概要
ヘイリーヘイリー病とは、遺伝子の異常が原因で発症する皮膚疾患のひとつを指します。家族内で同一の病気がみられることもあるため、家族性良性慢性天疱瘡と呼称されることもあります。
国の難病指定を受けている病気のひとつであり、主に中年期以降に発症することが多いです。腋の下や股など皮膚が擦れあう部分に生じる水ぶくれが主な症状です。根本的な治療法がないため、健康な皮膚の状態を保つための対症療法が治療の中心となります。
原因
ヘイリーヘイリー病は、ATP2C1と呼ばれる遺伝子に異常が生じることが原因で発症します。この遺伝子は、細胞内のカルシウムやマグネシウムといった電解質を一定濃度に保つために重要な役割を担っており、異常が生じると電解質のバランスが崩れて細胞同士がうまく結合できずに、はがれやすくなります。

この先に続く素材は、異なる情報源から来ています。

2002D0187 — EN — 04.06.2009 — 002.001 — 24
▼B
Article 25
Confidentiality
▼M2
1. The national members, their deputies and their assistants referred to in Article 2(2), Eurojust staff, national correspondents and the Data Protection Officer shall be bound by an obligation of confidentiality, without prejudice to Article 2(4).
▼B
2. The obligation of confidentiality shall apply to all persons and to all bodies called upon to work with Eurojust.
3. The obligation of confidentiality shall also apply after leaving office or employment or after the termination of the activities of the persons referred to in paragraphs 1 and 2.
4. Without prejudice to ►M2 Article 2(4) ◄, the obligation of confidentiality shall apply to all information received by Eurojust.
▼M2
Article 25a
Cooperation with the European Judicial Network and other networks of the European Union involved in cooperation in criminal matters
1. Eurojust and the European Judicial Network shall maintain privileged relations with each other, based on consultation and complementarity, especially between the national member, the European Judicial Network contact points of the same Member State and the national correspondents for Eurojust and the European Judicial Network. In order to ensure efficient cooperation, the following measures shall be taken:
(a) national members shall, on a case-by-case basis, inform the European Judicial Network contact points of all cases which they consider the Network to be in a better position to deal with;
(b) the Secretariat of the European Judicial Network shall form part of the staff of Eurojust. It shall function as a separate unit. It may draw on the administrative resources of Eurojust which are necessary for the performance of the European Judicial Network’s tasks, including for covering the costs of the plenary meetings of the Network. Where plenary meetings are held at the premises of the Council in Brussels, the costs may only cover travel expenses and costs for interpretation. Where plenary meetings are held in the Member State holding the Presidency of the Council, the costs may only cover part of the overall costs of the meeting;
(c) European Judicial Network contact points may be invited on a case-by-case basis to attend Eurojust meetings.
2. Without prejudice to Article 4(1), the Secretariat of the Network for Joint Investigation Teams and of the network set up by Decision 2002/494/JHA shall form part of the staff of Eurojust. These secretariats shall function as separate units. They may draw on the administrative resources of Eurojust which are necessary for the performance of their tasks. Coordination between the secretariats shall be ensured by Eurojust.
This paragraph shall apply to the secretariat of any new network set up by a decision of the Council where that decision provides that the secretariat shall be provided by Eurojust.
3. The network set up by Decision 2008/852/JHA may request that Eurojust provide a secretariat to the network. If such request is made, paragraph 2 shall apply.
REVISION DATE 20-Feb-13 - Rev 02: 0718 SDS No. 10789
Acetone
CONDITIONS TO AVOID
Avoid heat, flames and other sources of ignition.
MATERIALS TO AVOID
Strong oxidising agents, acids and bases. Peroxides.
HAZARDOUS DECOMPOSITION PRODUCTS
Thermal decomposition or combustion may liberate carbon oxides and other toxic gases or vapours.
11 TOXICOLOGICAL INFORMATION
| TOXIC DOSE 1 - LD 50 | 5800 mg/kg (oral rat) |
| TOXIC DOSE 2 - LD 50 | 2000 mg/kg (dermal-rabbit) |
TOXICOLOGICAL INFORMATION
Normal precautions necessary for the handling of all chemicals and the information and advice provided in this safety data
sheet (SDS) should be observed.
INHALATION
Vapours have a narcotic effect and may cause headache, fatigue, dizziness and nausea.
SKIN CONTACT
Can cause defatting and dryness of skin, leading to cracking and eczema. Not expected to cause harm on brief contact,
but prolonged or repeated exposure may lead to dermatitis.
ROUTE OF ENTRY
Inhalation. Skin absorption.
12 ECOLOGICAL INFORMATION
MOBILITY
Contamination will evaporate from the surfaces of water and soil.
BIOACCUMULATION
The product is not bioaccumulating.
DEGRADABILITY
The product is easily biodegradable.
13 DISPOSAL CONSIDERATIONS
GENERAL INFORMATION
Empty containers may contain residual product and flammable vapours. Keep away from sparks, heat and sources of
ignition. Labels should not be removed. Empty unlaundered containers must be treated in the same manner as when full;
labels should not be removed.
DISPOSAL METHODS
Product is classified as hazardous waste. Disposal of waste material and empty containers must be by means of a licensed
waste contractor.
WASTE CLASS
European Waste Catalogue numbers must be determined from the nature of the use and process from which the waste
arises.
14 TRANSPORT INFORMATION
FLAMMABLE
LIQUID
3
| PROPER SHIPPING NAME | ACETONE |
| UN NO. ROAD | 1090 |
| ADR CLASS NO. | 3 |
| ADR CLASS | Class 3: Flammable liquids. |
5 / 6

ヘイリーヘイリー病で見られる遺伝子異常は、家族性に見られることもあります。この場合には常染色体優性遺伝と呼ばれる遺伝形式を取り、親御さんが病気を有すると理論的に50%の確率でお子さんも病気を発症します。
一方で、こうした家族内の病歴とは関連なく、突然変異的に発症するケースもあります。
症状
ヘイリーヘイリー病では、中年期以降に皮膚に水ぶくれが生じます。水ぶくれに随伴して、やけどのような感覚も感じることがあります。
皮膚症状の変化は、腋の下や股、乳房や肛門周辺など、皮膚同士が擦れ合う場所で生じやすいです。
また、ヘイリーヘイリー病で生じた皮膚病変(皮膚の変化)ではバリア機能が低下しているため、細菌感染が生じやすくなります。そのため、膿や悪臭などが生じることもあります。
検査・診断
ヘイリーヘイリー病は、家族歴や皮膚の変化などをもとにして病気の存在が疑われます。皮膚に生じた変化をより詳細に評価するために、病変が生じた皮膚の一部を採取して、顕微鏡で観察する病理検査が行われることがあります。
また、ヘイリーヘイリー病はATP2C1遺伝子の異常をもとにして生じる病気であるため、この遺伝子異常を調べるための遺伝子検査も検討されます。
治療
ヘイリーヘイリー病に対しての根本的な治療方法は確立されていません。そのため、基本的には生じている症状に対しての対症療法が中心となります。
たとえば、皮膚が擦れることで症状が悪化するため、それを軽減させるような対処方法が大切です。具体的には、身体を洗うときには無理に擦らず石けんの泡で洗う、肌着はこすれにくく、風通しのよいものを選ぶなどです。
また、皮膚のびらん(ただれ)や水ぶくれ、感染症の併発などがみられる場合には、ステロイド軟膏や抗生物質の使用などを考慮します。